Long story short. Was a teacher but now stay at home dad. Got a part time (evening/weekend job) in a hotel I worked in between the ages of 17-22 (whilst at college/ uni). 

Recently, I went back to the hotel for social reasons as well as earning a bit of money. My wife is the bread winner now having a better paid job than I did. I enjoy working at the hotel. I do a bit of all sorts. Pay is poor but then it's also stress free 0 hour contract. I did see one of the managers before Xmas to ask about a 20 hour part time contract for more job security and was told the executive manager likes his contracted staff to be available any time and not just evenings or weekends but I was a valued member of staff who is often station head (like a team leader). Most of the job evolves managing people and unfortunatly, more often than not stubborn, workany 16 year olds. 

Anyway, we had the management team and managing directors/ owners in for a buisness trip the other day. To the main management of the hotel this was a big thing and I was asked to work it additionally for my experience and customer service. Anyway, long story short... Management now want me as a restaurent supervisor every night of the week perminent (part time). I heard this from a lower down manager who was giving me the heads up.

So I've got what I wanted but I wondered if I should be grateful of the garunteed work or should I ask for supervisor wage increase? As it is theyve not officially said anything to me. I already act as the go between the management and workers due to my experience and people skills but I'm not really paid for this.
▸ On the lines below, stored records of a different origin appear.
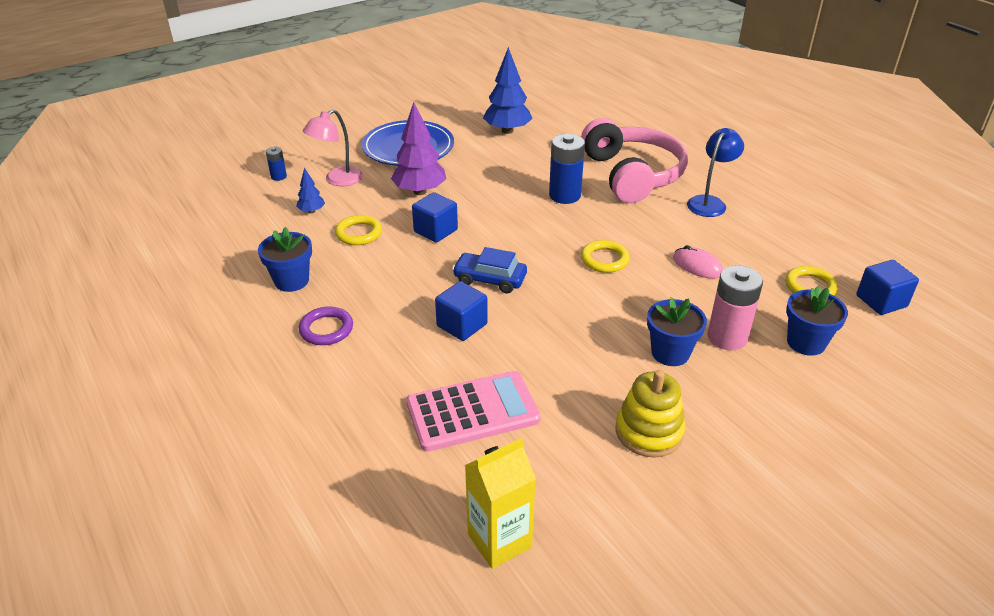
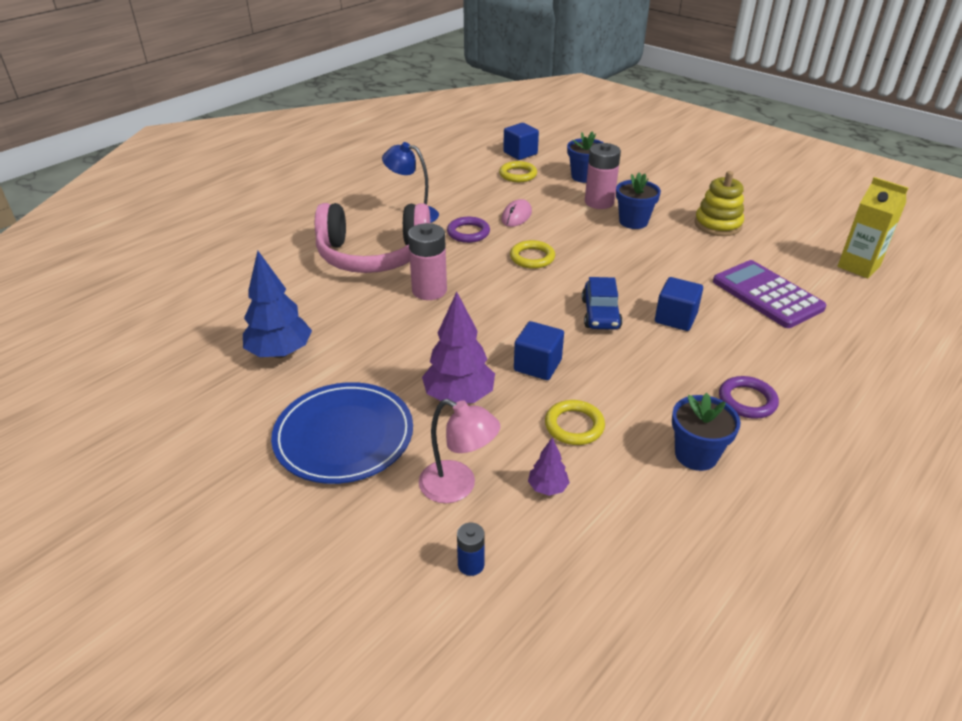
camera: 105 degrees left, 0 degrees up
blue tree [296,168,325,213] -> purple tree [528,437,570,496]
pink calculator [406,371,541,452] -> purple calculator [713,260,827,328]
blue battery [549,134,585,204] -> pink battery [408,223,447,300]
pink headphones [581,118,688,203] -> pink headphones turned 150 degrees counterclockwise [315,203,430,273]
none -> purple ring [447,217,490,243]

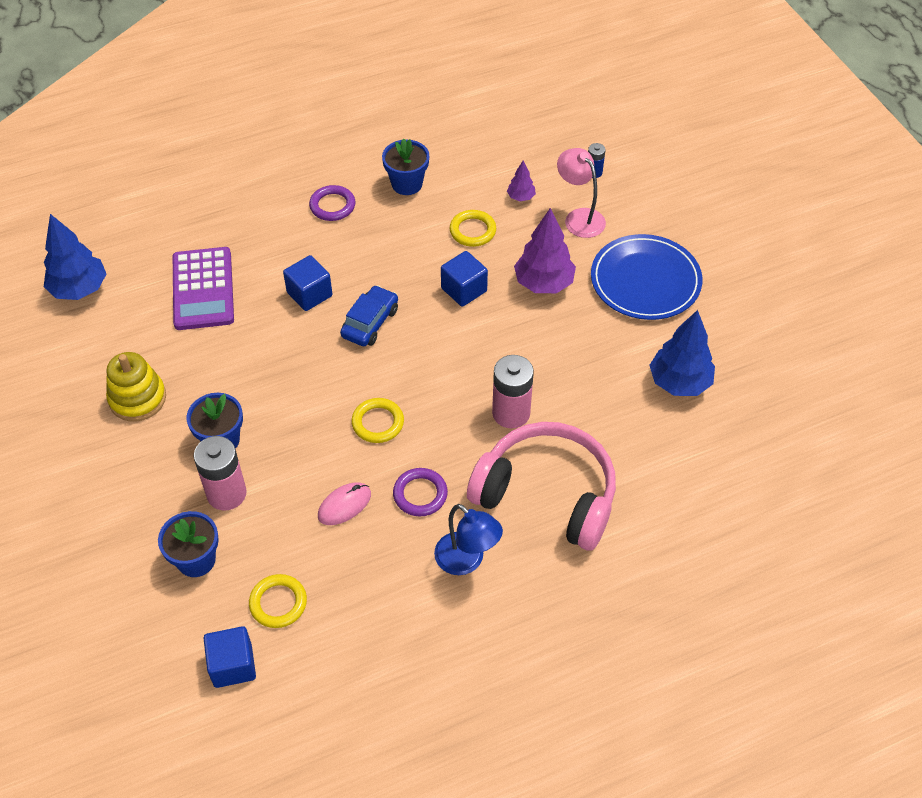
camera: 155 degrees left, 15 degrees up
yellow carton [837,177,908,278] -> blue tree [44,214,106,300]

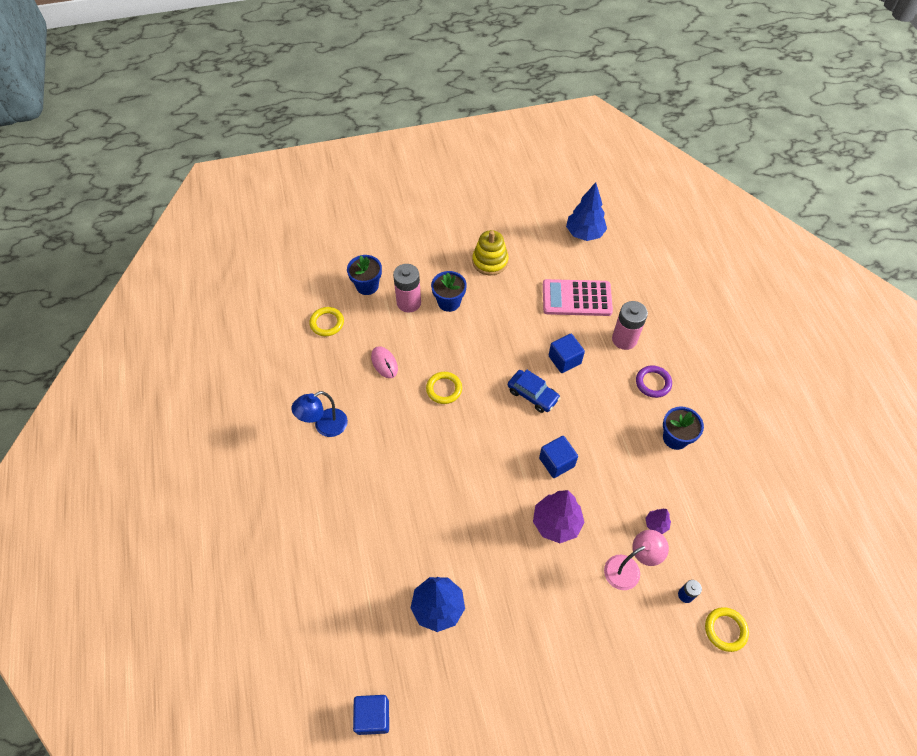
camera: 100 degrees right, 5 degrees up
purple calculator [173,247,234,330] -> pink calculator [543,279,613,316]
blue cube [204,626,256,688] -> blue cube moved to [353,695,389,735]
purple ring [393,468,448,517] -> none
yellow ring [449,210,496,247] -> yellow ring moved to [705,607,749,652]
pink headphones [467,422,616,551] -> none
pink battery [492,355,534,429] -> pink battery moved to [612,301,648,350]
blue plate [591,234,702,320] -> none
It is a poorly paid job but as I said, I'm not in it for the money. I'll effectively be I charge of the restaurent during the week and have the weekends off which appeals to my wife. 

I've not had the proper talk yet with the management but could be tonight, could be at the weekend when they are all in. I'm not even sure if a contract is in the equation or whether it really is just gaurenteedd hours. I guess I'll know more when I talk to them. I like the idea of the job role but feel it should come with a proper title/ pay but on the other hand if I'm still being paid as a casual member of staff I don't carry any of the brunt/ grief that could come with management. 

What should I do guys? Half of me thinks carry on how I am but work Monday- Thursday as the lead restaurent person but the other half of me wants a different coloured waist coat to actually differentiate me.


----------



## Kerr (Mar 27, 2012)

You've got to make sure you get paid a fair rate for the job. You'd need to roughly know what a fair rate of pay actually is though.


----------



## Dannbodge (Sep 26, 2010)

As above.
With a promotion there should be a raise.
I would look around for similar jobs and see what they pay, then go from there 

When I was promoted, I found the same job in another department being advertised at my work along with the salary so just asked for the same.
It was what I wanted and I had a good reason to ask for it.


----------



## RealR0cknr0lla (Jan 17, 2016)

you've got to ask for a pay rise promotion means moving up the ladder regardless of what job /sector you are in.

It will certainly mean more responsibility & more accountability. 
Will also mean more work. 
So a pay rise is a must.


----------